Namun disisi lain pelaksanaan pilkada tidak  langsung jauh lebih tragis karena dilaksana sistem perwakilan (DPRD) yang cenderung korup dan transaksional karena ditentukan oleh segelintir elit dan rakyat tidak bisa mengetahui dan mengawasi calon yang diusulkan oleh elit partai rekam jejaknya.


"Masyarakat juga akan merasa dibatasi jarak kedekatan dengan pemimpinnya, karena pemimpin yang dipilih oleh elit partai cenderung hedonis dan transaksional, cara-cara ini yang sangat dikhawatirkan oleh rakyat sebagaimana dipraktekan era reformasi. 


Mahmud menegaskan, pemilihan tidak langsung adalah mimpi buruk bagi rakyat, dimana rakyat indonesia dipaksakan untuk hidup berdampingan dengan masalah lalu yang begitu mengasingkan. Hal ini perlu dipikirkan dan dikaji ulang oleh para elit parpol dan presiden prabowo. 

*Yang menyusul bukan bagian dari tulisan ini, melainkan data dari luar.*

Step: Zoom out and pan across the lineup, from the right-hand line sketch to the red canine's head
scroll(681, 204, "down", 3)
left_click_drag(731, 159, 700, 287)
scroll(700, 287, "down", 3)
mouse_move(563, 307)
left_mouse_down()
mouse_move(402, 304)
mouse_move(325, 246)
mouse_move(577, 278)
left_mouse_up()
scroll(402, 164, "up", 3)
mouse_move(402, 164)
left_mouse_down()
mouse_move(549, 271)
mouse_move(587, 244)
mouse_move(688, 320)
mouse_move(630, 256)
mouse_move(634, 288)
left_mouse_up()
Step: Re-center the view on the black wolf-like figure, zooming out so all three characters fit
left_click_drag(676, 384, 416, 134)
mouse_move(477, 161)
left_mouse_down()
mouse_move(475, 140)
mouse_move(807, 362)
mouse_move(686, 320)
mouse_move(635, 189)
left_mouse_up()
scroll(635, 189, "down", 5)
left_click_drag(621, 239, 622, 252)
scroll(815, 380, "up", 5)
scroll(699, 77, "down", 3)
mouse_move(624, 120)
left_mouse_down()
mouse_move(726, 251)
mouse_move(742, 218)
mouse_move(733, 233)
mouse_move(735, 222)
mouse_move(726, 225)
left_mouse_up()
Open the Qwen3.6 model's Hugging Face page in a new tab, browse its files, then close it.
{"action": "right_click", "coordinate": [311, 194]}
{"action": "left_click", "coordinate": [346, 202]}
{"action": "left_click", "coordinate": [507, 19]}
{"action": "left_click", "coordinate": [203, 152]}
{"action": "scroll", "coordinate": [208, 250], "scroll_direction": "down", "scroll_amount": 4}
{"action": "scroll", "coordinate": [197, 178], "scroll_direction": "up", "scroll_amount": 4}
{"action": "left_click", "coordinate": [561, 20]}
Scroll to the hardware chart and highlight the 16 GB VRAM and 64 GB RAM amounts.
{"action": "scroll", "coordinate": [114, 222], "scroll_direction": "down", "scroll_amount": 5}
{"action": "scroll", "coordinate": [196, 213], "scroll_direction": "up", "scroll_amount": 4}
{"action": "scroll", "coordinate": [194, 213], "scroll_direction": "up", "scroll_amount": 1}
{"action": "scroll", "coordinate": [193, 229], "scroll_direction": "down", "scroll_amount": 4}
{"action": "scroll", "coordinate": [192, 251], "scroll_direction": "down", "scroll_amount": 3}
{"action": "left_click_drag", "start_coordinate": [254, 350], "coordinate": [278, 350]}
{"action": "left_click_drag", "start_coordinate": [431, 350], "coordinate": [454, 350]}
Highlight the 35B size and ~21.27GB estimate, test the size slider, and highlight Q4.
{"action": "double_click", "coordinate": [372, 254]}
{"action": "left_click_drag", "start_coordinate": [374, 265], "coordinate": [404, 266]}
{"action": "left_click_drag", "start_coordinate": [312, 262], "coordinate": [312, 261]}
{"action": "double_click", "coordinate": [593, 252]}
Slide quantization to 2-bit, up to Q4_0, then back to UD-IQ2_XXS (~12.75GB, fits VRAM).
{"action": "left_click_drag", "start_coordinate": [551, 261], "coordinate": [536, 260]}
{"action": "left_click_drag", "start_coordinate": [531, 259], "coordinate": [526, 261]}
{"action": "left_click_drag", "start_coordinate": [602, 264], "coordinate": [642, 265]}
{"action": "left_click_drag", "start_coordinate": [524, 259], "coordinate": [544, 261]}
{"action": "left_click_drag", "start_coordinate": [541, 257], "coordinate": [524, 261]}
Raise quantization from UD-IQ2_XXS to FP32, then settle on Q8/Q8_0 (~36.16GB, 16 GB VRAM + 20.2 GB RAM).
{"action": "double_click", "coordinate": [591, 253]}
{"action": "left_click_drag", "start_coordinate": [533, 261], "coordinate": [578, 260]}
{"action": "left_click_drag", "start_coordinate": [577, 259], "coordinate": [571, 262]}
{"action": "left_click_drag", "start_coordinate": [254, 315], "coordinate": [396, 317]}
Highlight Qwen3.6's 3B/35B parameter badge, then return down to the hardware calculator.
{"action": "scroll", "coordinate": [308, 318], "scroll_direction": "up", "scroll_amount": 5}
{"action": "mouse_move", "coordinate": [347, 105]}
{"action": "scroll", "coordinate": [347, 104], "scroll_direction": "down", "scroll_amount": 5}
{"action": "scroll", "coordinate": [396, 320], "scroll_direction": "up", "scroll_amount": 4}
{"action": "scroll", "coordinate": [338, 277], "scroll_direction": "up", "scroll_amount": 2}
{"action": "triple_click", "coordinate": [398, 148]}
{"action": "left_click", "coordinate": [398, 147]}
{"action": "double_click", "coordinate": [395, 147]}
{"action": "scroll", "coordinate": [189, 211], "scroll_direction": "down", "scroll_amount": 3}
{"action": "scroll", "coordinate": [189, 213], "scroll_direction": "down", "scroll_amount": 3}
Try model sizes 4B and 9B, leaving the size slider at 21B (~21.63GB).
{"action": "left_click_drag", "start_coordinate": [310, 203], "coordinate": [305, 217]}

"Disisi lain jika pilkada dikembalikan pada sistem proporsional tertutup maka itu akan di untungkan oleh partai politik pemenang pilpres dan ini sungguh tidak demokrasi terhadap partai politik ysng kalah di pilres" ungkapnya mahmud alumni Universitas Muhammadiyah Bima


Perbandingan sistem pemilukada ? 


Membandingkan sistem  pilkada di indonesia dan negara lain misalkan malaysia, dan india akan sangat tidak apple  to apple karena sistem pemerintahan yang di adopsi nya sangat berbeda jauh. 


Di malaysia  sistem pemerintahan mengadopsi sistem parlementer federasi, jadi setiap negara bagian diangkat dan diberhentikan langsung oleh sultan atas usulan perdana menteri melalui sistem e-evooting dan veto.


Sedangkan di India menggunakan sistem republik demokrasi parlementer liberal atau sistem parlementer bebas dengan struktur pemerintahan federasi. Dimana kepala daerah negara bagian ditunjuk oleh partai pemenang dan perdana menteri. 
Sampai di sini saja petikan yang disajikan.